[Stored items]
....

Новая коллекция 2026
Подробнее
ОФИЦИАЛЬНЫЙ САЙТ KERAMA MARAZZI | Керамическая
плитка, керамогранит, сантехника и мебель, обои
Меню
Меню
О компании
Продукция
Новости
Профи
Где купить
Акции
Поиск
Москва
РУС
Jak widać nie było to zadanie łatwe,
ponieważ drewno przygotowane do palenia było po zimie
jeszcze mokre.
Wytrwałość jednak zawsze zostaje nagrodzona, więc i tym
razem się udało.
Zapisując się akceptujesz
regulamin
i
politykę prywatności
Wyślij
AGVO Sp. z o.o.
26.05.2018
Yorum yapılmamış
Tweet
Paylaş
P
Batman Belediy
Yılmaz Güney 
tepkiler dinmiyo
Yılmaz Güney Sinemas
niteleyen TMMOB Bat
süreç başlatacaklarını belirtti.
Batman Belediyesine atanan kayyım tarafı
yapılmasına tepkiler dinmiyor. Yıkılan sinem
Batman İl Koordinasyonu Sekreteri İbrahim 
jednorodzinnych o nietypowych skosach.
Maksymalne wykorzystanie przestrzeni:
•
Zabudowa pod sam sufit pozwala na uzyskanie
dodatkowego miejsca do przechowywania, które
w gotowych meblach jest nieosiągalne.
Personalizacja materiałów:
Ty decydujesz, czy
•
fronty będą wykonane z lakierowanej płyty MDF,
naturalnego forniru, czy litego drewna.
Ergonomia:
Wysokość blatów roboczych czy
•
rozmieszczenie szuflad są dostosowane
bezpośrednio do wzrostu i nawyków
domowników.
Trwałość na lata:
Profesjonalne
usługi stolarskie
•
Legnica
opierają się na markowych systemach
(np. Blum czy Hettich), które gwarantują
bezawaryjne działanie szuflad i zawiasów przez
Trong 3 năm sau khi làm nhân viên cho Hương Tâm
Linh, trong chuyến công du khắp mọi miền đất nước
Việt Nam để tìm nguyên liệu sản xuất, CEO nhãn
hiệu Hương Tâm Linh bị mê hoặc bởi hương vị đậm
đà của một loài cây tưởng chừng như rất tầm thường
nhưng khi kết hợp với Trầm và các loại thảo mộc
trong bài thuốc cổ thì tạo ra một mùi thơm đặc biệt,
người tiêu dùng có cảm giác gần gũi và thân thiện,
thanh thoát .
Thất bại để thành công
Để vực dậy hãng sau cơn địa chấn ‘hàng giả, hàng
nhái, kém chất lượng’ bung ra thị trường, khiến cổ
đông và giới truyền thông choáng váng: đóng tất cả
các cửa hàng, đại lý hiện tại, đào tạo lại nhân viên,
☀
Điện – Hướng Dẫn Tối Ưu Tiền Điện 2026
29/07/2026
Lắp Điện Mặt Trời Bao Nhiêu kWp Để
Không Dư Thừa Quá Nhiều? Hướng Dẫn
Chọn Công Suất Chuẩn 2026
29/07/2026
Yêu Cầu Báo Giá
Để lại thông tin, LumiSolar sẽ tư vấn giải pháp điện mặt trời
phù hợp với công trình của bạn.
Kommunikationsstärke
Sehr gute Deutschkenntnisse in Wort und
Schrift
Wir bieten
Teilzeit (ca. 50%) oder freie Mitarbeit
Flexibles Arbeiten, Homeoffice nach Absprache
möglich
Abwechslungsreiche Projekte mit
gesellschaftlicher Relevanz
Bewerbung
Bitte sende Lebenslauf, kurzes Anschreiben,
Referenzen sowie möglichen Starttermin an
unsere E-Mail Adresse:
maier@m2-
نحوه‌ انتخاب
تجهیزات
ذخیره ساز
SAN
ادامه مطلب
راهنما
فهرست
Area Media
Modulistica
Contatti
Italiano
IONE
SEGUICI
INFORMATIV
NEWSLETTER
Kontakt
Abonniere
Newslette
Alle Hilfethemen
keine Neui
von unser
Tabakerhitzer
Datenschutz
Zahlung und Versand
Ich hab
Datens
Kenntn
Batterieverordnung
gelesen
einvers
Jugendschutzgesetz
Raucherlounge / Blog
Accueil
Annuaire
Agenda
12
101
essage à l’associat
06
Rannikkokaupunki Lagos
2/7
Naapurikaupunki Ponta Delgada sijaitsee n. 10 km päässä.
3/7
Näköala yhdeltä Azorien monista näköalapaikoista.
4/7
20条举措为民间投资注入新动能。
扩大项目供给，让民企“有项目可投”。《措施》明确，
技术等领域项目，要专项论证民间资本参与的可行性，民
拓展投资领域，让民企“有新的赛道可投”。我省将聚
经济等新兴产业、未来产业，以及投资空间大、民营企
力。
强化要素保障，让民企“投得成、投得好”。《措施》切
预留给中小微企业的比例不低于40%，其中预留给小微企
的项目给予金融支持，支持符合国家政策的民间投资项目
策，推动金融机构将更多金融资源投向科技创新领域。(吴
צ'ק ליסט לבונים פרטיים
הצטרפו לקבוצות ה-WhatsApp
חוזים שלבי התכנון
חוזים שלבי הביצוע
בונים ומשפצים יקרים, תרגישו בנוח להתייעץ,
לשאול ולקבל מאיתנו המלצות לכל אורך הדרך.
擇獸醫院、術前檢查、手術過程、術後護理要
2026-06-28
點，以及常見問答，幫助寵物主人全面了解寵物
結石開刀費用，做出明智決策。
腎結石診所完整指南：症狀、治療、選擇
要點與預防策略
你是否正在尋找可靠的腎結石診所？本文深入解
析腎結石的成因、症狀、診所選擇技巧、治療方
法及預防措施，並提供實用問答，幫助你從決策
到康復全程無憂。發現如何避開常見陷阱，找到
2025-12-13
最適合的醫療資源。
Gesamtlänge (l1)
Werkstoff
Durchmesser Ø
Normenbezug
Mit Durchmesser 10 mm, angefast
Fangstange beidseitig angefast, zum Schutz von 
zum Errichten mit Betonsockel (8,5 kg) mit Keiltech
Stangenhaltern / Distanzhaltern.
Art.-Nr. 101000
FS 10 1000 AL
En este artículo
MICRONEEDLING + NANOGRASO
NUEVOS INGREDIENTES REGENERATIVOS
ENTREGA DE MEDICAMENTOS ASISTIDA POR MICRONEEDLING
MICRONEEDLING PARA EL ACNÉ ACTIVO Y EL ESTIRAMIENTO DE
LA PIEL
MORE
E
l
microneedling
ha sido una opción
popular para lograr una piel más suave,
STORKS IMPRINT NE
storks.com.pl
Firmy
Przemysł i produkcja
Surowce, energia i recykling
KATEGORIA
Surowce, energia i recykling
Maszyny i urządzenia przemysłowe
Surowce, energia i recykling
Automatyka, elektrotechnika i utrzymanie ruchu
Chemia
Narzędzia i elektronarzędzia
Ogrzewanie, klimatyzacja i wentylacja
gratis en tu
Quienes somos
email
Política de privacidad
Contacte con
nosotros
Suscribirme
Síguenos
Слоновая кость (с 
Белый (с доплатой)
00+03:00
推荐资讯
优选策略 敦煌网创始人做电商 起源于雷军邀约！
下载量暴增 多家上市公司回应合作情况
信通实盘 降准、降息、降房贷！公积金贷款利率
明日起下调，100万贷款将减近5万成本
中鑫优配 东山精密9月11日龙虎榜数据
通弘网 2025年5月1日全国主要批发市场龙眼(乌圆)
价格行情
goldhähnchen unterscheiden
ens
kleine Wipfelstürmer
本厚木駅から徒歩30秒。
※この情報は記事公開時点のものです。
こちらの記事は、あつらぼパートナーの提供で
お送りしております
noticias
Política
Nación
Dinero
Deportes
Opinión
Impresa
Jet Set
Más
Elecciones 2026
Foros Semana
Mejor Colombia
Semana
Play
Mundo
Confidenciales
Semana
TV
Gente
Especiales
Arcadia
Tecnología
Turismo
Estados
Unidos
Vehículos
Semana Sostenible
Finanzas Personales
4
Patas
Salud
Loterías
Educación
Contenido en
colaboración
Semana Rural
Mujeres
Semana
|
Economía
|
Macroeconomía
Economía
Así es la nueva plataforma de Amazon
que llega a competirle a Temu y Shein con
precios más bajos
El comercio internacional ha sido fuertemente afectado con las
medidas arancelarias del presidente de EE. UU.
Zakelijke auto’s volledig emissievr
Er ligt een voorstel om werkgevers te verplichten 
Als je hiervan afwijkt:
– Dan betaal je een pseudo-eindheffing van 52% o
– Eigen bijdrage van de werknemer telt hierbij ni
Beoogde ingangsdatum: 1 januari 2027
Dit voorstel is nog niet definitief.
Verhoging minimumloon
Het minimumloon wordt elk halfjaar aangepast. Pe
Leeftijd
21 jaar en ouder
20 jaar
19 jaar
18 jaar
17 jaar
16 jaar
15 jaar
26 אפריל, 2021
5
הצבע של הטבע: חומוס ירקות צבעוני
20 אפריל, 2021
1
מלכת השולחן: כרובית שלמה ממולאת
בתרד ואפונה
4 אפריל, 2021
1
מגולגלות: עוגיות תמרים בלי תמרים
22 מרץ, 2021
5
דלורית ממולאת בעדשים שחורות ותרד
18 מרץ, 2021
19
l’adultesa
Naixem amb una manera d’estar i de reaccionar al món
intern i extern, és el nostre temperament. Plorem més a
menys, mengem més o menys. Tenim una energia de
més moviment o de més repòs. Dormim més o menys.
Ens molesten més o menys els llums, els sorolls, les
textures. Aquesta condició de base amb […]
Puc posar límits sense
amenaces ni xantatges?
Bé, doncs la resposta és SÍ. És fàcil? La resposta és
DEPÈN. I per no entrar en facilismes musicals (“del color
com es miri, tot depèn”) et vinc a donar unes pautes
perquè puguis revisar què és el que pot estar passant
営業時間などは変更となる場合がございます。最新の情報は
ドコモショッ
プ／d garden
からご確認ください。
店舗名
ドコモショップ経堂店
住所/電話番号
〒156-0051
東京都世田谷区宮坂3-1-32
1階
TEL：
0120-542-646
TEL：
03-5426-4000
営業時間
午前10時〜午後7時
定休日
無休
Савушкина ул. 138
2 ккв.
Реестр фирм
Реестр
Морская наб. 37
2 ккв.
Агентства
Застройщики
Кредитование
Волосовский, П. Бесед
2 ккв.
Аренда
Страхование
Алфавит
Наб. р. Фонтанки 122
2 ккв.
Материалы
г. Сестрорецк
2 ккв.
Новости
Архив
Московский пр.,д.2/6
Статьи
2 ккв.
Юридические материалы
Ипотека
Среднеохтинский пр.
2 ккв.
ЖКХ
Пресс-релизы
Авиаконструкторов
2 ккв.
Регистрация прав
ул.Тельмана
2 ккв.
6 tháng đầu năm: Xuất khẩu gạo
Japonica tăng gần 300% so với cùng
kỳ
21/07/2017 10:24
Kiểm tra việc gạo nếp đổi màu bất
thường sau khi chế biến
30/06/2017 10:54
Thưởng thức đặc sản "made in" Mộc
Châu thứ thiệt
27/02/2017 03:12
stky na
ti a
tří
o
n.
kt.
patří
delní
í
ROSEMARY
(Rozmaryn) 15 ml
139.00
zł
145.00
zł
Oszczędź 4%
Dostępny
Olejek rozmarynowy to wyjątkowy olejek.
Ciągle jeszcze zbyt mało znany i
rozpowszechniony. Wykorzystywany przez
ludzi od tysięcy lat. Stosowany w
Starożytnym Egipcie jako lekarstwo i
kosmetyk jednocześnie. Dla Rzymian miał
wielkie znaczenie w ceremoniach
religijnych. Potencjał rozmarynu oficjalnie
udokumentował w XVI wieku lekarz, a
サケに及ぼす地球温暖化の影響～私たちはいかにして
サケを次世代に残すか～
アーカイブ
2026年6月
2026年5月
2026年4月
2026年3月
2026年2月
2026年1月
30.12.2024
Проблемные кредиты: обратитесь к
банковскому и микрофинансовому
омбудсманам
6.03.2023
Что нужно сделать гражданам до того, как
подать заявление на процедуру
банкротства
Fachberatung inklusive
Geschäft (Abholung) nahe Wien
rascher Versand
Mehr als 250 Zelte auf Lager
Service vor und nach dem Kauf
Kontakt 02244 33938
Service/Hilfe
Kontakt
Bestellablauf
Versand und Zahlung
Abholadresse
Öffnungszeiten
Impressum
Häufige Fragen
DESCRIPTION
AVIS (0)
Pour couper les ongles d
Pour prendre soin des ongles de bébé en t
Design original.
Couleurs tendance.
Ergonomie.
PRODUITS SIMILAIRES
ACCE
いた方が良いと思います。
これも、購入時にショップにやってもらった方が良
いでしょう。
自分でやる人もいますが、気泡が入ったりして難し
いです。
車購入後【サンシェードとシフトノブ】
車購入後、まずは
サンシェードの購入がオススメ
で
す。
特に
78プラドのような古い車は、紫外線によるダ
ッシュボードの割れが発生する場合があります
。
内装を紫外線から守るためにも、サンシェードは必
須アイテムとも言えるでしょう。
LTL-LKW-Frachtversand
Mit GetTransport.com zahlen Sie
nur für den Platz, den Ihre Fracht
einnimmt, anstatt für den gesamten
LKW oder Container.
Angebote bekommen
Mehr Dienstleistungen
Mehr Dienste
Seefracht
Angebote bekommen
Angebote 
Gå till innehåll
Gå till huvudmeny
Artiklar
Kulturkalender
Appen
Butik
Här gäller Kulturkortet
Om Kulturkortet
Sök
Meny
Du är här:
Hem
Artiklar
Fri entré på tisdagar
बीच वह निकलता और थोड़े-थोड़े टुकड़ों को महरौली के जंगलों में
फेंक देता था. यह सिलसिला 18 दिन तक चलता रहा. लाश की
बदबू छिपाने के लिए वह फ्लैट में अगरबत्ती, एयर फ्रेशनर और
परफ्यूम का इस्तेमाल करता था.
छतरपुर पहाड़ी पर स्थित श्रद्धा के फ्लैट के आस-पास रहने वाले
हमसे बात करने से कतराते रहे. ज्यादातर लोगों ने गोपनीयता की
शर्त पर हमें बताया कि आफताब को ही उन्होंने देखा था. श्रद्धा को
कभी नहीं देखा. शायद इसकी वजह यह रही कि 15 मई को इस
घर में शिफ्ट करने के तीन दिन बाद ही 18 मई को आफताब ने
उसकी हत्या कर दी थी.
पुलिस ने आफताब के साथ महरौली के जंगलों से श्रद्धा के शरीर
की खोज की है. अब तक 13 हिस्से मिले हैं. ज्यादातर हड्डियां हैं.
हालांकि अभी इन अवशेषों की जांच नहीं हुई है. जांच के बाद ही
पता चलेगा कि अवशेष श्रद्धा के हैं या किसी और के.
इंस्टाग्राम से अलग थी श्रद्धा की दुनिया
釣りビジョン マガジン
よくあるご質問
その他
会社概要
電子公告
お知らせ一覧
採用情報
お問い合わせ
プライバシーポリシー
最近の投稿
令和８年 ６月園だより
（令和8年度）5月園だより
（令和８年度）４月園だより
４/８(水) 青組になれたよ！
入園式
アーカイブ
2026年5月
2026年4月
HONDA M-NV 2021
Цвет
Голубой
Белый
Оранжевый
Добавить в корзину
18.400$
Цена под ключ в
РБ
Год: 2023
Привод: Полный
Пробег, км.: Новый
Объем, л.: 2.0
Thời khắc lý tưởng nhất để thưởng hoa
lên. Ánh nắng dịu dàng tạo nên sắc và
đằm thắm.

....

Assigned task => Of all the entries above, output exactly the lines between the one holding "Tabakerhitzer" and the one holding "Contacte con", inclusive.

Response for this exercise =>
Tabakerhitzer
Datenschutz
Zahlung und Versand
Ich hab
Datens
Kenntn
Batterieverordnung
gelesen
einvers
Jugendschutzgesetz
Raucherlounge / Blog
Accueil
Annuaire
Agenda
12
101
essage à l’associat
06
Rannikkokaupunki Lagos
2/7
Naapurikaupunki Ponta Delgada sijaitsee n. 10 km päässä.
3/7
Näköala yhdeltä Azorien monista näköalapaikoista.
4/7
20条举措为民间投资注入新动能。
扩大项目供给，让民企“有项目可投”。《措施》明确，
技术等领域项目，要专项论证民间资本参与的可行性，民
拓展投资领域，让民企“有新的赛道可投”。我省将聚
经济等新兴产业、未来产业，以及投资空间大、民营企
力。
强化要素保障，让民企“投得成、投得好”。《措施》切
预留给中小微企业的比例不低于40%，其中预留给小微企
的项目给予金融支持，支持符合国家政策的民间投资项目
策，推动金融机构将更多金融资源投向科技创新领域。(吴
צ'ק ליסט לבונים פרטיים
הצטרפו לקבוצות ה-WhatsApp
חוזים שלבי התכנון
חוזים שלבי הביצוע
בונים ומשפצים יקרים, תרגישו בנוח להתייעץ,
לשאול ולקבל מאיתנו המלצות לכל אורך הדרך.
擇獸醫院、術前檢查、手術過程、術後護理要
2026-06-28
點，以及常見問答，幫助寵物主人全面了解寵物
結石開刀費用，做出明智決策。
腎結石診所完整指南：症狀、治療、選擇
要點與預防策略
你是否正在尋找可靠的腎結石診所？本文深入解
析腎結石的成因、症狀、診所選擇技巧、治療方
法及預防措施，並提供實用問答，幫助你從決策
到康復全程無憂。發現如何避開常見陷阱，找到
2025-12-13
最適合的醫療資源。
Gesamtlänge (l1)
Werkstoff
Durchmesser Ø
Normenbezug
Mit Durchmesser 10 mm, angefast
Fangstange beidseitig angefast, zum Schutz von 
zum Errichten mit Betonsockel (8,5 kg) mit Keiltech
Stangenhaltern / Distanzhaltern.
Art.-Nr. 101000
FS 10 1000 AL
En este artículo
MICRONEEDLING + NANOGRASO
NUEVOS INGREDIENTES REGENERATIVOS
ENTREGA DE MEDICAMENTOS ASISTIDA POR MICRONEEDLING
MICRONEEDLING PARA EL ACNÉ ACTIVO Y EL ESTIRAMIENTO DE
LA PIEL
MORE
E
l
microneedling
ha sido una opción
popular para lograr una piel más suave,
STORKS IMPRINT NE
storks.com.pl
Firmy
Przemysł i produkcja
Surowce, energia i recykling
KATEGORIA
Surowce, energia i recykling
Maszyny i urządzenia przemysłowe
Surowce, energia i recykling
Automatyka, elektrotechnika i utrzymanie ruchu
Chemia
Narzędzia i elektronarzędzia
Ogrzewanie, klimatyzacja i wentylacja
gratis en tu
Quienes somos
email
Política de privacidad
Contacte con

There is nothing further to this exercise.